SITKA, ALASKA TERRITORY,     Saturday, June 27, 1891


A STORY OF THE SEA


THE FIRST SEIZURE IN BERING SEA FIFTEEN YEARS AGO


    The agreement entered into between the United States and the British Government, whereby the taking of fur seal in Bering Sea is to be prohibited in the future, revives once more the interest naturally attaching to the operations of sealing schooners in those waters. The annexed remarkable narrative - remarkable because every word of it is true - giving the details of the cruise of a piratical vessel in the prohibited area fifteen years ago is of exceeding interest just now and will prove "rare reading" to those who never before heard the circumstances of the affair. The narrative is copied from a manuscript written in the year 1884.

CRUISE OF THE OCEAN SPRAY

    Seal fishing in Alaskan waters is one of the most profitable industries in the United States. Considering the number of men and vessels employed, and the actual capital invested, the yield to the Company enjoying the exclusive monopoly of the trade is simply enormous. By an act of Congress, the sole privilege of killing fur bearing seals and preserving the skins is granted to the Alaska Commercial Company. San Francisco is the head quarters of this corporation. Some years ago the Company was organized by General J. F. Miller (now United States Senator from California), Mr. Kohl, and others.

## Data supplied
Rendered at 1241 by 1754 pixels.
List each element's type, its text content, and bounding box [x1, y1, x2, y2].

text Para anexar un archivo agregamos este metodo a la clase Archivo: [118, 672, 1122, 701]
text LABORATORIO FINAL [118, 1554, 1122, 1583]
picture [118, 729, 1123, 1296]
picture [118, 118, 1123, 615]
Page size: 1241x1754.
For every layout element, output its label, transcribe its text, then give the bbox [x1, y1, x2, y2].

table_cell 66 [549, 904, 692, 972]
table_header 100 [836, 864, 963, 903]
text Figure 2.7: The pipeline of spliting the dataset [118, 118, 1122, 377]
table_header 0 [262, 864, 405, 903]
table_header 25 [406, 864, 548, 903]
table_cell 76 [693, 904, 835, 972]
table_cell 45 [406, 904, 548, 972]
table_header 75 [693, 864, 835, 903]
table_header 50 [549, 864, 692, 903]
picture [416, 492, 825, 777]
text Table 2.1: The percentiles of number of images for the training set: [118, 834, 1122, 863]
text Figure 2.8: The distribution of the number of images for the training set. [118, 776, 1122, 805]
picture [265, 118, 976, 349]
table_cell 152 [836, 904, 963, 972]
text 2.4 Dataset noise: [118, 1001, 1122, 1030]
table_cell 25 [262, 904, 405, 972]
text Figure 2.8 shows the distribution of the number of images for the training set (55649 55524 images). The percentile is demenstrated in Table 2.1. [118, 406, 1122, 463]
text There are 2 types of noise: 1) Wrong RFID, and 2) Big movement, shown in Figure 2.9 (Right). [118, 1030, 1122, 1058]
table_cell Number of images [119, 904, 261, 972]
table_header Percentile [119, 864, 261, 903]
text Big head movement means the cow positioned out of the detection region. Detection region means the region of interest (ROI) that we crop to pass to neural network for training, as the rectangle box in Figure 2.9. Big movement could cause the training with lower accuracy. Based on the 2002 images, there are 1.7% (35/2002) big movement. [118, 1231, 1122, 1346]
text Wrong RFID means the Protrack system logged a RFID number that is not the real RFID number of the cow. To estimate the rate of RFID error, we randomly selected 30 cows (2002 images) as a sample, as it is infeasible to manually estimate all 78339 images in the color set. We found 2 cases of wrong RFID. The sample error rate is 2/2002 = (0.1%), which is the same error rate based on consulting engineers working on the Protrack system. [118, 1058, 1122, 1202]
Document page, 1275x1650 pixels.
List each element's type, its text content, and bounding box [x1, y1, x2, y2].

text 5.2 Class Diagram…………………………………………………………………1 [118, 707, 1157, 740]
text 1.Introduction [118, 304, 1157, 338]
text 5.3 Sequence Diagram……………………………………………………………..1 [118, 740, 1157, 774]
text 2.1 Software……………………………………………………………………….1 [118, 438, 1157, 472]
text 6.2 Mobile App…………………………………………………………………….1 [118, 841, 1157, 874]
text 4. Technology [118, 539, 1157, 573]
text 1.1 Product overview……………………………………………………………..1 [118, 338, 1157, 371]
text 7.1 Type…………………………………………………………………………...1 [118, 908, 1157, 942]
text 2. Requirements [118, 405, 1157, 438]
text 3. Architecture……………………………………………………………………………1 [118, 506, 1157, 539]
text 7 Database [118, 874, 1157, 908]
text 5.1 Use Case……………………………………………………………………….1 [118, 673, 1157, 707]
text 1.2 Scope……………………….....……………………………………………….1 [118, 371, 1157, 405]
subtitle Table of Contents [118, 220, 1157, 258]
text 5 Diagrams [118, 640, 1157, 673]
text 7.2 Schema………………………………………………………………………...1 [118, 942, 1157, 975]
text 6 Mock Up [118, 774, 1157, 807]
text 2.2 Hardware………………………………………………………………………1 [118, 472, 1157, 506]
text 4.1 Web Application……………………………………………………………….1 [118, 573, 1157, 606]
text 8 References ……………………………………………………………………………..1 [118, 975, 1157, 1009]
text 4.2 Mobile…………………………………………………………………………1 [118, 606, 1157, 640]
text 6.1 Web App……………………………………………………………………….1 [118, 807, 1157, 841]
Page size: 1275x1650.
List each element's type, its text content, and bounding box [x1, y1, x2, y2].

## Tasks and exercises
1. Using the article on the Bering Sea seizure, answer the following:
(a) In what year was the manuscript containing the narrative written?
(b) Which company holds the sole privilege, by act of Congress, of killing fur bearing seals?
(c) What city serves as that corporation's headquarters?
2. Summarize the article on the Bering Sea seizure in two sentences.
3. Pick up the article on the Bering Sea seizure after its final sentence and continue the narrative of the Ocean Spray for one or two paragraphs.

## Results of the tasks
1.
(a) 1884
(b) The Alaska Commercial Company
(c) San Francisco

2. An agreement between the United States and the British Government to prohibit the taking of fur seal in Bering Sea has revived interest in sealing schooners, and the article presents a true narrative, copied from an 1884 manuscript, of a piratical vessel's cruise in the prohibited area fifteen years ago. That narrative, "Cruise of the Ocean Spray," begins by calling seal fishing in Alaskan waters one of the most profitable industries in the United States, with the sole privilege of killing fur bearing seals granted by Congress to the Alaska Commercial Company of San Francisco.

3.
    As a measure of protection, a bill was passed by Congress giving to the Alaska Commercial Company the exclusive right to carry on seal fishing in the waters in and about Alaska. This law was enacted in consideration of an annual subsidy to be paid by the corporation to the general government. For each seal killed and skin obtained, the Company is required to pay the government the sum of one dollar. One provision of this law is, that only one hundred thousand seals shall be killed every year, and under this statute the government is supposed to receive an annual subsidy of one hundred thousand dollars. It is claimed, however, on good authority, that a great many of these valuable animals are killed each year in excess of the number fixed by the law of Congress. The payment of the subsidy affords the Alaska Commercial Company a monopoly of the seal traffic in the extreme North Pacific Ocean, and prohibits, under heavy penalty, any other corporation or individual from trespassing on the designated fishing grounds. Any vessel not belonging to the corporation found in Alaskan waters engaged in capturing seals is subject to seizure and confiscation; and any person so employed is liable to arrest and punishment.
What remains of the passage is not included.